No one should consider this any protection against nation state actors who are in collaboration against Apple. That doesn't mean it's pointless. Removing most of the cloud software stack from the TCB and also protecting against malicious or compromised system administrators is still very valuable for people who are going to move to the cloud anyway.
The Bloomberg SuperMicro implant in its various forms is an exceptionally poor example here: it's been widely criticized, never corroborated, and, Apple's Private Compute architecture has extensive mitigation against every type of purported attack in the various forms the SuperMicro story has taken. UEFI/BIOS backdoors, implanted chips affecting the BMC firmware, and malicious/tampered storage device firmware are all accounted for in the Private Compute trust model.
iirc, no real proof was ever provided for that bloomberg article (despite it also never being retracted). many looked for the chips and from everything I heard there was never a concrete situation where this was discovered.
Doesn't make the possible threat less real (see recent news in Lebanon), but that story in particular seems to have not stood up to closer inquiry.
Transparency through things like attestation is capable of proving nothing unexpected is running; for instance you can provide power/CPU time numbers or hashes of arbitrary memory and this can make it arbitrarily hard to run extra code since it would take more time.
And the secure routing does make most of these attacks infeasible.
There's been some limited research in this space; see for instance xoreaxeaxeax's sandsifter tool which has found millions of undocumented processor instructions [0].
Yeah, but, considering the sheer complexity of modern CPUs and SoCs, this is still the case even if you have the silicon in front of you. That ship sailed some time ago.
It depends on what you want to do. If all you're trying to do is produce an Ed25519 signature you could use something like the Tillitis TKey. It's a product developed by one of my companies. As I've mentioned elsewhere in this thread it is open source hardware in the sense that the schematic, PCB design _and_ hardware design (FPGA configuration) are all open source. Not only that, the FPGA only has about 5000 logic cells. This makes it feasible for an individual to audit the software and the hardware it is running on to a much greater extent than any other system available for purchase. At least I'm not aware of a more open and auditable system than ours.
You're right that it isn't. I assumed that your "..sheer complexity of modern CPUs.." statement was in response to "Without open silicon, there's no way to detect..". That's what prompted my response.
I realise now that you were probably responding to "This _does_ increase the trust that the VMs are safe from other attackers".

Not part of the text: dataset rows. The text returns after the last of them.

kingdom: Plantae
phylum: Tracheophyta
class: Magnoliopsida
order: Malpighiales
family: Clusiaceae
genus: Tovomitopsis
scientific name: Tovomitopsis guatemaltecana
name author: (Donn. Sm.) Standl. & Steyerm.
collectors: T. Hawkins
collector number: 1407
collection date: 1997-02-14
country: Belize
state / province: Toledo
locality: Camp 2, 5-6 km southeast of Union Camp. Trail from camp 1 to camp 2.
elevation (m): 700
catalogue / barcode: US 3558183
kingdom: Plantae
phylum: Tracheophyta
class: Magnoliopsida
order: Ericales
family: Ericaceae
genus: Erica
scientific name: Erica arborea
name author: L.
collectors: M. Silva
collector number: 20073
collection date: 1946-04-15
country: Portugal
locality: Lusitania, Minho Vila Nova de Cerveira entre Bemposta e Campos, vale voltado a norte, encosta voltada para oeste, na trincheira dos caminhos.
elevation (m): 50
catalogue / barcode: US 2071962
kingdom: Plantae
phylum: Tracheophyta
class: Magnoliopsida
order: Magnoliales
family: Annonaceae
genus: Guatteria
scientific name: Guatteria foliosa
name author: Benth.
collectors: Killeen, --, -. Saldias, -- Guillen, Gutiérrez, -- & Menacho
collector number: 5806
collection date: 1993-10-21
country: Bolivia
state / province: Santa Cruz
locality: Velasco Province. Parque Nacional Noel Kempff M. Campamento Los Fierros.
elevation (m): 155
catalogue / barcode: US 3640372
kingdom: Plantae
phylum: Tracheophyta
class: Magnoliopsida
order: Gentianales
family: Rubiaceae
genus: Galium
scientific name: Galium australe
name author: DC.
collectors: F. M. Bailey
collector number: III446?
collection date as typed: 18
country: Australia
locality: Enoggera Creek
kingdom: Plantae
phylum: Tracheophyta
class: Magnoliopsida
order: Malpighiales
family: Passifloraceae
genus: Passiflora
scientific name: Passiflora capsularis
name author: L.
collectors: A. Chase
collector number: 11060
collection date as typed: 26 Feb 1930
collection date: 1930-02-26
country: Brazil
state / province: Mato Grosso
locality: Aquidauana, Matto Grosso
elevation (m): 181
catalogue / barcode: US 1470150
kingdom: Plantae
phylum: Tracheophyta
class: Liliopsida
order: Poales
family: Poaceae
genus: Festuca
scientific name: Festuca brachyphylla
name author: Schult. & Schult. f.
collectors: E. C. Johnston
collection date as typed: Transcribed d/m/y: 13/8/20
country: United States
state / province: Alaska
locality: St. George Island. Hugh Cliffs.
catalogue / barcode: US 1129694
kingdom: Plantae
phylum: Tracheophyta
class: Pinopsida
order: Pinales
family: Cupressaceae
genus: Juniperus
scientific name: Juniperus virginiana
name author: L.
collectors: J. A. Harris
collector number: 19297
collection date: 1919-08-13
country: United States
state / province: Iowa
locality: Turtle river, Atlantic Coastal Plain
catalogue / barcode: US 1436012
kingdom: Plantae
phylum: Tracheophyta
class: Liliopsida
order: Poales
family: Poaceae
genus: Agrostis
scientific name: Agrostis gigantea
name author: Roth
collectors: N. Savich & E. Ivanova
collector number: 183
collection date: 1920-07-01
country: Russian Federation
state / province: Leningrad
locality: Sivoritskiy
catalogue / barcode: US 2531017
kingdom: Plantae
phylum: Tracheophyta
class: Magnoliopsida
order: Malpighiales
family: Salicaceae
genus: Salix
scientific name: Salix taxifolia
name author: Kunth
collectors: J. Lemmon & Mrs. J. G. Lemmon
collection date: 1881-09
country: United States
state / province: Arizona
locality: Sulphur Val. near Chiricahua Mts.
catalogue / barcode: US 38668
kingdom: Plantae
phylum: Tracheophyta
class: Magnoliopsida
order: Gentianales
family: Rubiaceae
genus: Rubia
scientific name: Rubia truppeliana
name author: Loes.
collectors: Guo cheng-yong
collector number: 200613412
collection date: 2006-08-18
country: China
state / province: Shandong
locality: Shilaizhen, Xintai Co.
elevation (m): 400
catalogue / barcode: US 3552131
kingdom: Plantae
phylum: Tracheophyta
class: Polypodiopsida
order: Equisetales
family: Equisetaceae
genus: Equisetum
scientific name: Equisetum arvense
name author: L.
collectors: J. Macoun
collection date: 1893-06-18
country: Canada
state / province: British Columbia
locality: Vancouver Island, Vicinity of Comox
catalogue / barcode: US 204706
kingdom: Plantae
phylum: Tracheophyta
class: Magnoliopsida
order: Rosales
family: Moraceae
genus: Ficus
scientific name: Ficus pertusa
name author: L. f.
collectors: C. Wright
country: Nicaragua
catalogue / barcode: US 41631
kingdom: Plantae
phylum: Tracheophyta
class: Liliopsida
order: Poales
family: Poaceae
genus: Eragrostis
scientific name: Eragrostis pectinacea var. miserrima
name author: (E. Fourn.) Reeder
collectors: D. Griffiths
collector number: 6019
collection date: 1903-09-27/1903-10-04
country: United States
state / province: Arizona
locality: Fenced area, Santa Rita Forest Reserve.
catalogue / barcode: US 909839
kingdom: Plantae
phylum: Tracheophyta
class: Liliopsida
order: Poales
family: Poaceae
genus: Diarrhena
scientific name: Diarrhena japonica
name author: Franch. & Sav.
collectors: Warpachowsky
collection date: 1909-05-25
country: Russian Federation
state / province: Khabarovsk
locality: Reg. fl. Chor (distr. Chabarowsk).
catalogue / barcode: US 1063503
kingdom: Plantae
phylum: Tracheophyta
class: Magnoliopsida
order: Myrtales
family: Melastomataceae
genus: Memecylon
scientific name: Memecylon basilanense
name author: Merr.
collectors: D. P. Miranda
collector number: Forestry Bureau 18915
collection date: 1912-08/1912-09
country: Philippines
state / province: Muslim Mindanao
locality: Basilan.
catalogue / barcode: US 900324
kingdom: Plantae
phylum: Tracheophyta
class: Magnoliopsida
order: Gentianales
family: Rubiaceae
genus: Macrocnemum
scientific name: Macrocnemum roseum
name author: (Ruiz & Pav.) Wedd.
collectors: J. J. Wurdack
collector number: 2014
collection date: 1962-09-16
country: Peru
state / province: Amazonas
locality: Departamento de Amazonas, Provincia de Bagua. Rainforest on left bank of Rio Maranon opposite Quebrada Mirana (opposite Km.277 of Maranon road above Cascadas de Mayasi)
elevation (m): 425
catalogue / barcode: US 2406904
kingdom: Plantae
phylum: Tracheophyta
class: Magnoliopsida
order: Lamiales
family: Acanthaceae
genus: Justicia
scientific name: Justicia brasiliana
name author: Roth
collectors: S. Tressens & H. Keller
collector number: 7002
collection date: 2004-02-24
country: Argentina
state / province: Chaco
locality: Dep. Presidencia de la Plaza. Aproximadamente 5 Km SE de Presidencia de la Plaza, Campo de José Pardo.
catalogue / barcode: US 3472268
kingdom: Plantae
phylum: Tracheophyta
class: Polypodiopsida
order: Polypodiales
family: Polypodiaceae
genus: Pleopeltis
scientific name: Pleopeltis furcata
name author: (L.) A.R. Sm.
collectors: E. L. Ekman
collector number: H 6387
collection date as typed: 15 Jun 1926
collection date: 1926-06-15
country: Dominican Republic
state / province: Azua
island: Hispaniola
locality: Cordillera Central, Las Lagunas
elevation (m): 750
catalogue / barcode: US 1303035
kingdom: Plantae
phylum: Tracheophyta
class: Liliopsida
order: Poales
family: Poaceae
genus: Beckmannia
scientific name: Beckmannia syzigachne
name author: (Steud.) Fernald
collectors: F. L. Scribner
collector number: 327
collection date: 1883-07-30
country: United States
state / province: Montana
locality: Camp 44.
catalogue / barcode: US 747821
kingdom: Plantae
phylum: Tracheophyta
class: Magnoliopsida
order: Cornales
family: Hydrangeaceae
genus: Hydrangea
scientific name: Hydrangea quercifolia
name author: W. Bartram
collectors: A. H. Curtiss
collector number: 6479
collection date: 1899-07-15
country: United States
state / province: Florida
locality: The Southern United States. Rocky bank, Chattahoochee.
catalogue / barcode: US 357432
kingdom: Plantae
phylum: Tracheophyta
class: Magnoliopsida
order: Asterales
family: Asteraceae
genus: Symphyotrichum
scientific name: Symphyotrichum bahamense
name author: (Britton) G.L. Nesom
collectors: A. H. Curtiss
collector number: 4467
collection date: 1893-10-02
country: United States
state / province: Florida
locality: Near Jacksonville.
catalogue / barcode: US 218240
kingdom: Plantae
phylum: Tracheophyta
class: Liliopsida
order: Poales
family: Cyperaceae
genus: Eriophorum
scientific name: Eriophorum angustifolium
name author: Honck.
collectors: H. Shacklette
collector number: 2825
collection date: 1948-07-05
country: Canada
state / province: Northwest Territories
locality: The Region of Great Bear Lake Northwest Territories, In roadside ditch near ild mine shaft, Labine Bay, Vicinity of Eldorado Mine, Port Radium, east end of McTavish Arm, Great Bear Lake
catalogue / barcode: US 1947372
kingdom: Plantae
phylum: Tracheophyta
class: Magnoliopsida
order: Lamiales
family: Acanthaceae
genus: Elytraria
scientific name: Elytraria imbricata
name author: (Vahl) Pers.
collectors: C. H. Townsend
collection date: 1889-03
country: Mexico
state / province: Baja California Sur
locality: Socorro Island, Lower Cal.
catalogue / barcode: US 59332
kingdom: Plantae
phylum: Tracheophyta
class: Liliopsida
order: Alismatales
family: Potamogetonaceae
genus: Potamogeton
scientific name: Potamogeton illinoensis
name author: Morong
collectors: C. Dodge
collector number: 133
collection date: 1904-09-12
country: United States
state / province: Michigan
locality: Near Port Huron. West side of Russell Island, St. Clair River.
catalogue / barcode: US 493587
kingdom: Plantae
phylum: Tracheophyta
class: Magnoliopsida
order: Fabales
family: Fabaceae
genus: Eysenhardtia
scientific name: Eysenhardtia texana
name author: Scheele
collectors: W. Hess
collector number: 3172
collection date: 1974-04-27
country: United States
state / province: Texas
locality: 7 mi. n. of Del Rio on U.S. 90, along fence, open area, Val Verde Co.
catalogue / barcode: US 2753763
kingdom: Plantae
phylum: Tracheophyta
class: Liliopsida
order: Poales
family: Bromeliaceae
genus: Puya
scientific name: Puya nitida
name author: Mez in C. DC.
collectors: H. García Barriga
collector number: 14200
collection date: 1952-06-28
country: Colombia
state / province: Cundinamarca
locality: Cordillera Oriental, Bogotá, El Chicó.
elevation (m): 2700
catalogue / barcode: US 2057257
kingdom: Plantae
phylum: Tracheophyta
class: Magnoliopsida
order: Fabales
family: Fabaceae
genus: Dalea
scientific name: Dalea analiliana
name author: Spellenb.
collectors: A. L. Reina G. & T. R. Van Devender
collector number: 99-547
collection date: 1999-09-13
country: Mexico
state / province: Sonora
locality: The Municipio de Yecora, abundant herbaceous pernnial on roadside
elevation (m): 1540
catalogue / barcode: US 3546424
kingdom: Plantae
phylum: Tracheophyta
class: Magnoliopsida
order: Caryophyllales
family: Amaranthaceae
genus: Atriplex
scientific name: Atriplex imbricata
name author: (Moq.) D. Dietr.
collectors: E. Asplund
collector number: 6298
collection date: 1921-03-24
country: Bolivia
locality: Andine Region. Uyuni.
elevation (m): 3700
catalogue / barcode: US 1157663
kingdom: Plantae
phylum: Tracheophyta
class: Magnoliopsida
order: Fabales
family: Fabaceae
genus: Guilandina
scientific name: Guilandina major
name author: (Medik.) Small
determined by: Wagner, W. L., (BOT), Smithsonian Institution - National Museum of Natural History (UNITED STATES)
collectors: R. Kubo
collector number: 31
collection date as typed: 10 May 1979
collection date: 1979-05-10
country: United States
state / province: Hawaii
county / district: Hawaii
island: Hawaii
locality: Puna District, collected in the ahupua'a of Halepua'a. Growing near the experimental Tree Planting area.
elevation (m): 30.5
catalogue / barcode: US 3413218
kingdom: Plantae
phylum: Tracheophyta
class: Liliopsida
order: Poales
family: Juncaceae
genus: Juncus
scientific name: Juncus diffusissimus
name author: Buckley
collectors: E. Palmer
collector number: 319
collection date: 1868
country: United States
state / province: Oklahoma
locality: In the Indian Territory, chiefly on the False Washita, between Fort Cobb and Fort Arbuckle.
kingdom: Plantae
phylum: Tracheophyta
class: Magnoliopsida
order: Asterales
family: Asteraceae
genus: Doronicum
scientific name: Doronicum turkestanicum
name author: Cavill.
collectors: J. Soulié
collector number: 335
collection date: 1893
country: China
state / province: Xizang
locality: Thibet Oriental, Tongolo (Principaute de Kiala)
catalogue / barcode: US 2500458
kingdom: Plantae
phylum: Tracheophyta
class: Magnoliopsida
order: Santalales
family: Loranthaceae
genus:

You do have to trust the SEP/TPM here, it sounds like. That is verified by having a third party auditor watch them get installed, and by the anonymous proxy routing thingy making it so they can't fake only some of them but would have to fake all of them to be reliable.
If they were okay with it being unreliable, then clients could tell via timing because some of the nodes would perform differently, or they'd perform differently depending on which client or what prompt it was processing. It's surprisingly difficult to hide timing differences, eg all those Spectre cache-reading attacks on browsers.
It does look like there's room to add more verification (like the client asking the server to do more intensive proofs, or homomorphic encryption). Could always go ask for it.
Of course, this limits the potential attackers to 1) exactly one government (or N number of eyes) or 2) one company, but there's really no way that you can trust remote hardware.
This _does_ increase the trust that the VMs are safe from other attackers, but I guess this depends on your threat model.